What to produce >> Count how many lines below include the word "Bloom". Answer with a number only.

Records supplied >>

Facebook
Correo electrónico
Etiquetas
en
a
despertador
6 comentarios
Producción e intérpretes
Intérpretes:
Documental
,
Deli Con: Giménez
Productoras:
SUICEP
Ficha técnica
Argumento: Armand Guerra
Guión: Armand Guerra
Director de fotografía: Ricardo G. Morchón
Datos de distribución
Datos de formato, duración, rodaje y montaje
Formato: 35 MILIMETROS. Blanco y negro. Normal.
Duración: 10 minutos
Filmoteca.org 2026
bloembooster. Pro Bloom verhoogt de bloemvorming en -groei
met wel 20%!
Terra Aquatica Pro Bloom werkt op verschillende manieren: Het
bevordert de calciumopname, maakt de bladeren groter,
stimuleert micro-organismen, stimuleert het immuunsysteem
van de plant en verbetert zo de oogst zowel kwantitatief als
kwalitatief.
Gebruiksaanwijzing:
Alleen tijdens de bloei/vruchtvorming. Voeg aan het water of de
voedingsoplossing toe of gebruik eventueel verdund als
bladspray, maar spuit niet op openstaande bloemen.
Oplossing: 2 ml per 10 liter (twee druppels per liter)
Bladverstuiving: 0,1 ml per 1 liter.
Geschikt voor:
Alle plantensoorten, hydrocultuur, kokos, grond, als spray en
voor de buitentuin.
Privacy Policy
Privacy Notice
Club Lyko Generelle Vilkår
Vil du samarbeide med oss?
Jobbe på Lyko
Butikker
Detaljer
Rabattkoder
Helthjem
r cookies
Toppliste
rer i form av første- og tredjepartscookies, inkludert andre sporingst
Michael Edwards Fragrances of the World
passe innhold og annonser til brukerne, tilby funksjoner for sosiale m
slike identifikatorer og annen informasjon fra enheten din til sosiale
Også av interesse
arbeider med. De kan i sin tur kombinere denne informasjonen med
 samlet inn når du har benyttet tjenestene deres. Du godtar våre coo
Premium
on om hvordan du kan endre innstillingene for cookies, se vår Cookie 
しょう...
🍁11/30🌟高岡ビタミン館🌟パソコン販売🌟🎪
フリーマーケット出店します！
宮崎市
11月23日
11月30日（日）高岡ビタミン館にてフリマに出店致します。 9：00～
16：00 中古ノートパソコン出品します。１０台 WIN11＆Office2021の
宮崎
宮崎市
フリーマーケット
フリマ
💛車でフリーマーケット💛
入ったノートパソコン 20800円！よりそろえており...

Expected answer >> 2